Friday, February 9, 2007

MSM keeps making anti-Bush mistakes

Two giant mistakes/slurs at the very top levels of the national news media occurred within the last week and both, predictably, were attacks on President Bush.

Most amazing to me was a front page Washington Post story today quoting from an inspector general's report saying that a top Defense Department official and punching bag of the left, Douglas Feith, misstated intelligence leading up to the Iraq War.

Instead of quoting from the report, the reporters quoted from a harsher report issued by far left Democratic U.S. Senator Carl Levin of Michigan. Here is the online correction just posted by the Post.

CORRECTION TO THIS ARTICLE
A Feb. 9 front-page article about the Pentagon inspector general's report regarding the office of former undersecretary of defense Douglas J. Feith incorrectly attributed quotations to that report. References to Feith's office producing "reporting of dubious quality or reliability" and that the office "was predisposed to finding a significant relationship between Iraq and al Qaeda" were from a report issued by Sen. Carl Levin (D-Mich.) in Oct. 2004. Similarly, the quotes stating that Feith's office drew on "both reliable and unreliable reporting" to produce a link between al-Qaeda and Iraq "that was much stronger than that assessed by the IC [Intelligence Community] and more in accord with the policy views of senior officials in the Administration" were also from Levin's report. The article also stated that the intelligence provided by Feith's office supported the political views of senior administration officials, a conclusion that the inspector general's report did not draw.The two reports employ similar language to characterize the activities of Feith's office: Levin's report refers to an "alternative intelligence assessment process" developed in that office, while the inspector general's report states that the office "developed, produced, and then disseminated alternative intelligence assessments on the Iraq and al Qaida relationship, which included some conclusions that were inconsistent with the consensus of the Intelligence Community, to senior decision-makers." The inspector general's report further states that Feith's briefing to the White House in 2002 "undercuts the Intelligence Community" and "did draw conclusions that were not fully supported by the available intelligence."
That's a whopper.
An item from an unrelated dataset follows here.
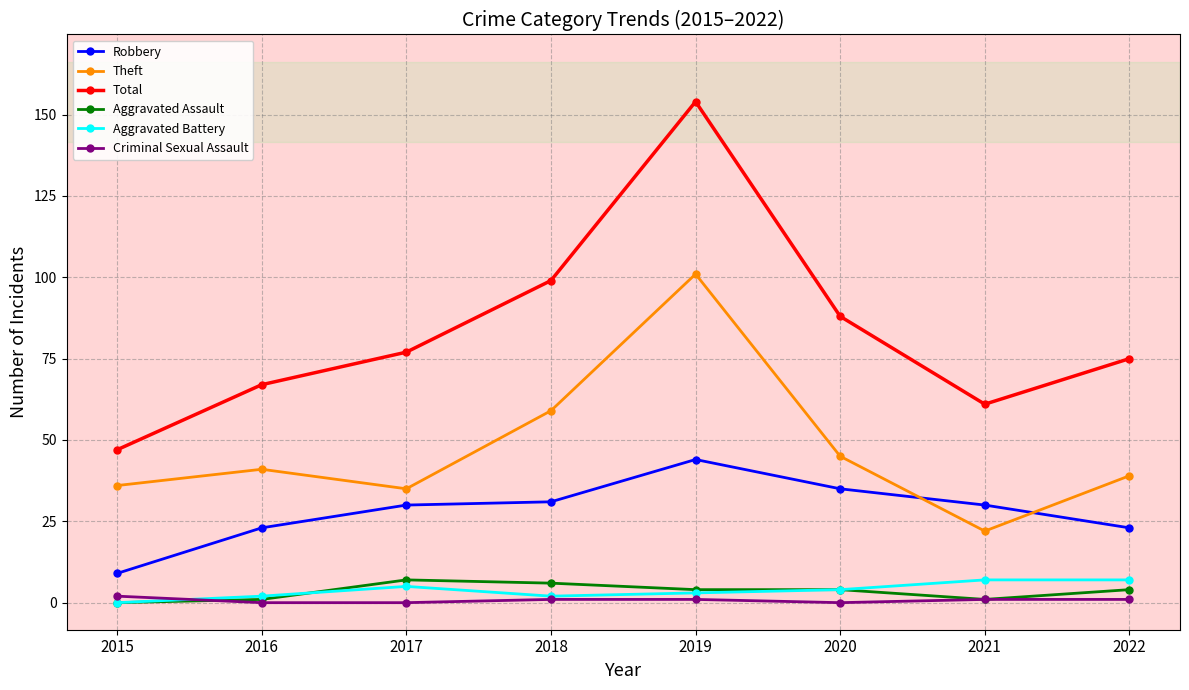

At how many categories does at least one series exceed 126?

1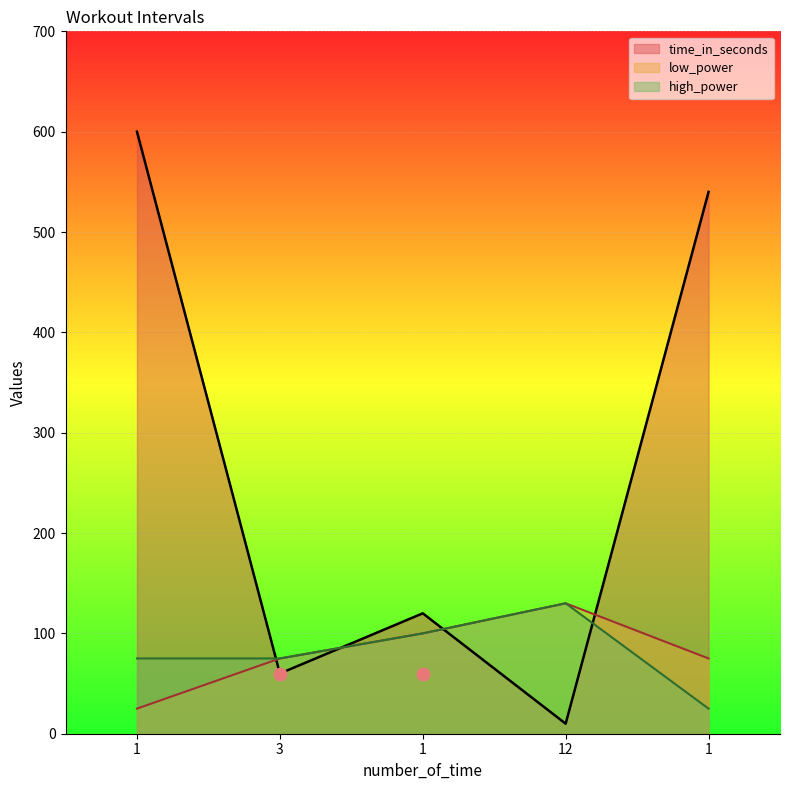

Which series reaches the minimum Y coordinate?

time_in_seconds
Veteran reporters are not supposed to make mistakes like that. The more damning language was picked up by wire services and cable outlets all day, so the mistaken language had considerable reach.

Earlier this week, Dennis Byrne wrote an excellent column about another partisan Washington report the originated from a left wing group that purported to show that scientists within the federal government "felt pressured" to express skepticism about man-made global warming.
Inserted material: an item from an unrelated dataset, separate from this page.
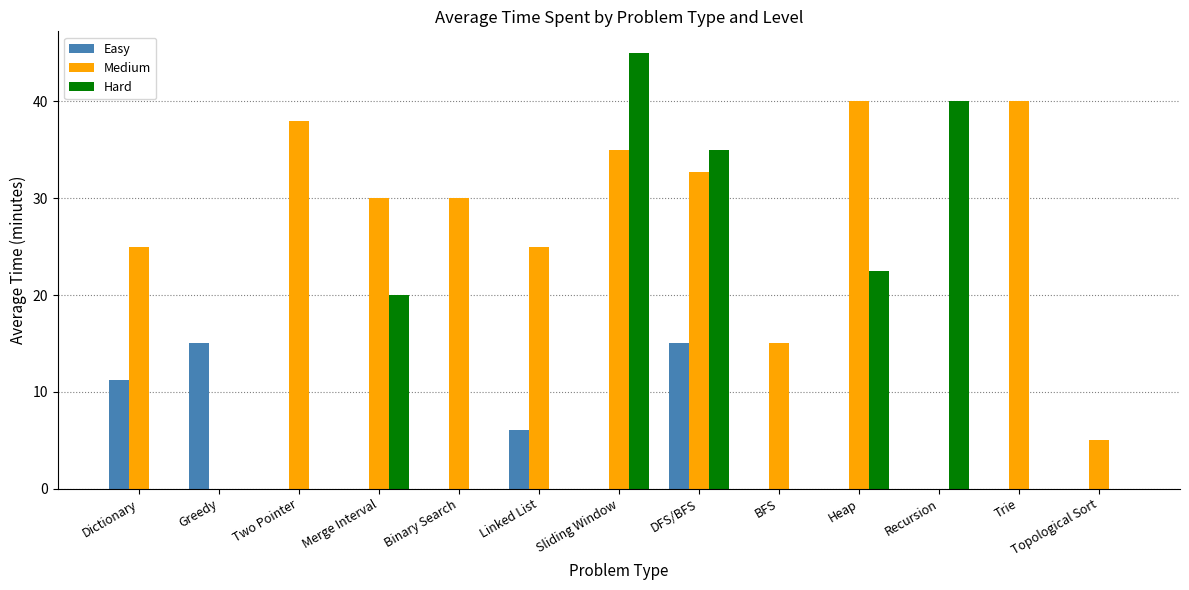

The value of Hard at Linked List is 0.0. True or false?

True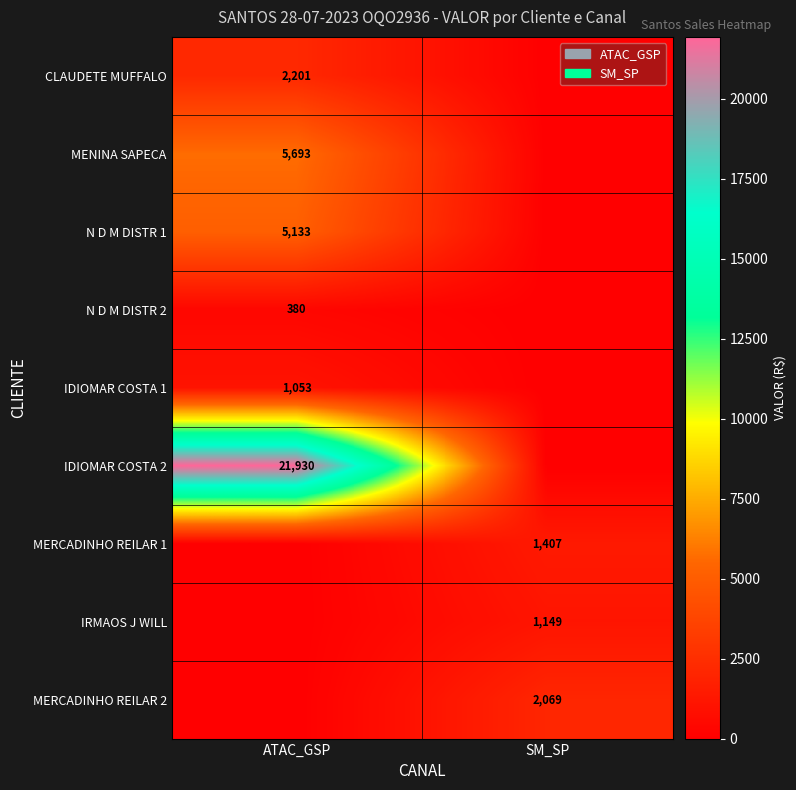

What is the difference between the highest and lowest values at ATAC_GSP?

21930.0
Byrne's column is worth reading in full, but in summary he notes the entire survey is a fraud because of a ridiculously small sample size and nakedly unfair grouping of answers.
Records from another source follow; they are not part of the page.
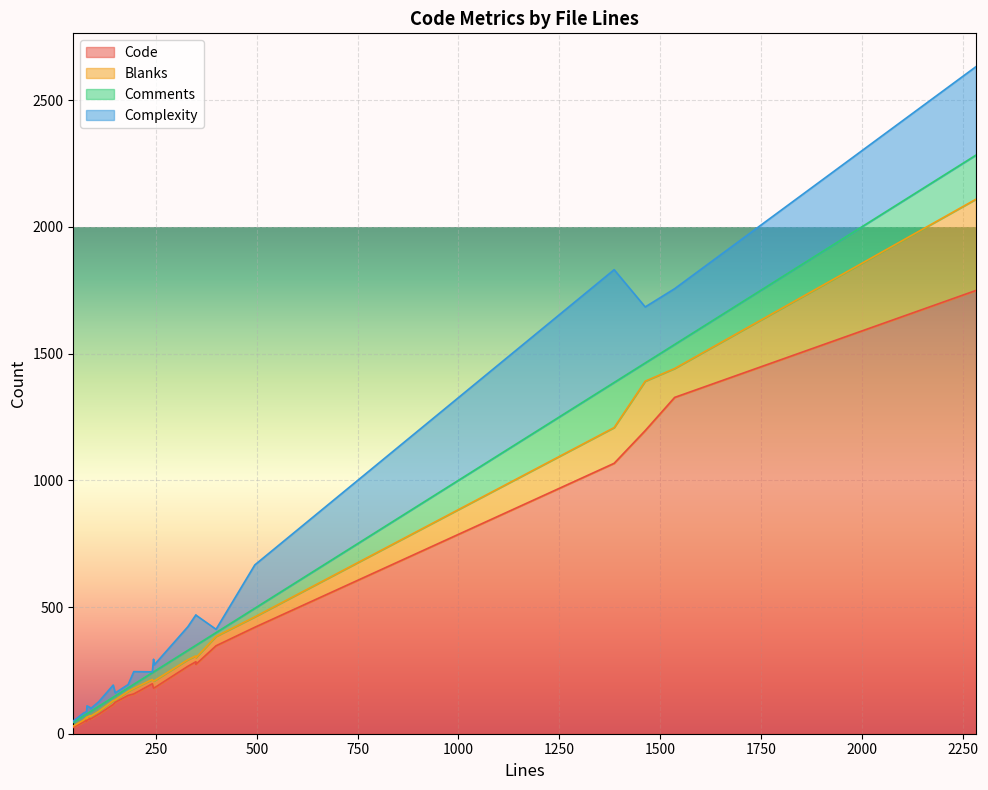

How many values in the Code series are below 180?

12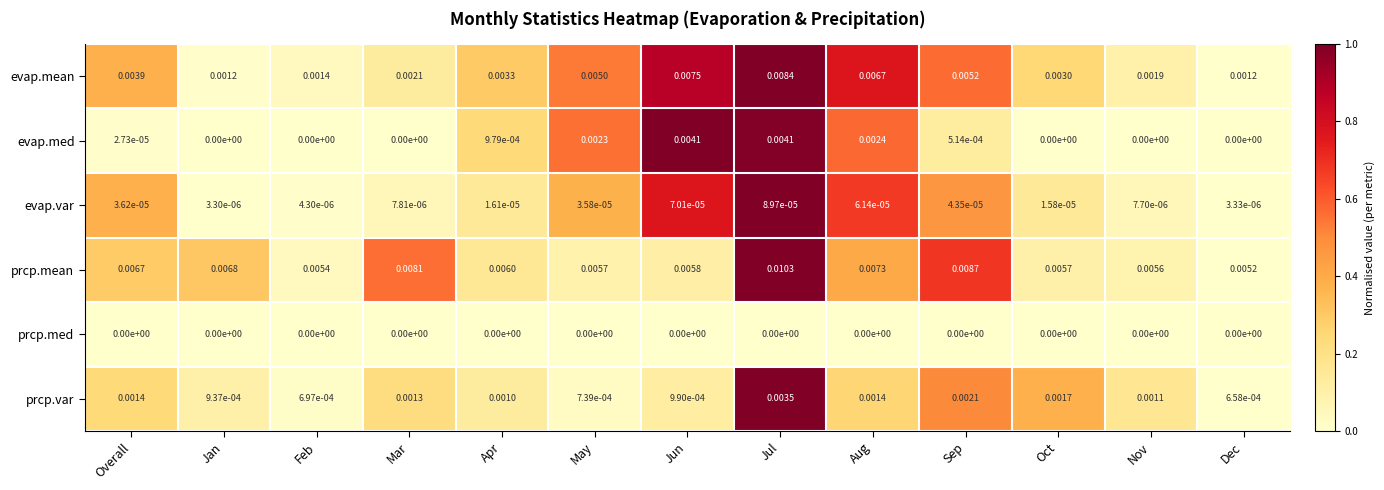

Rank the series by their maximum value, from highest to lowest.

prcp.mean, evap.mean, evap.med, prcp.var, evap.var, prcp.med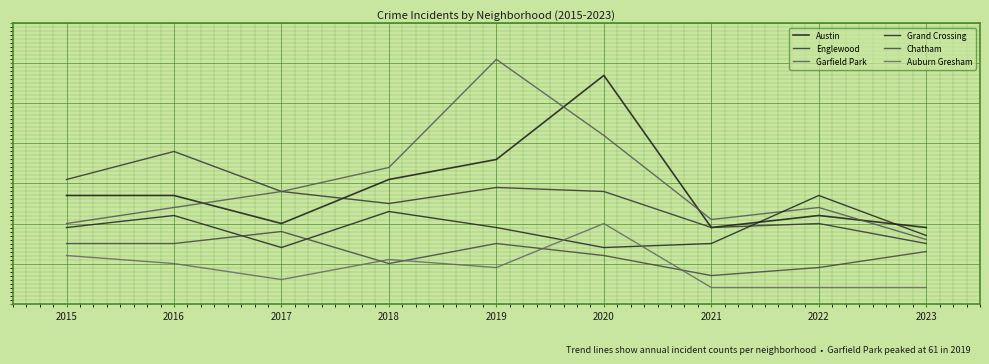

Is this an area chart (filled region under the line)?

No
Yet, because the report was showcased in a congressional committee run by liberal bomb-thrower Rep. Henry Waxman, D-CA, it was treated as a legitimate story. It wasn't difficult to find the phoniness in the report but the MSM was not interested in that angle.

And if anything makes Bush look bad, some in the media will show up. Like NBC's Brian Williams, for example, who intoned on his nightly newscast: "The question in Washington was this: did the Bush administration...try to cook the books on the topic of global warming?"
What do both stories have in common? They were both harsh attacks on President Bush. Yes, journalists can make mistakes, but why are they always to the detriment of Bush?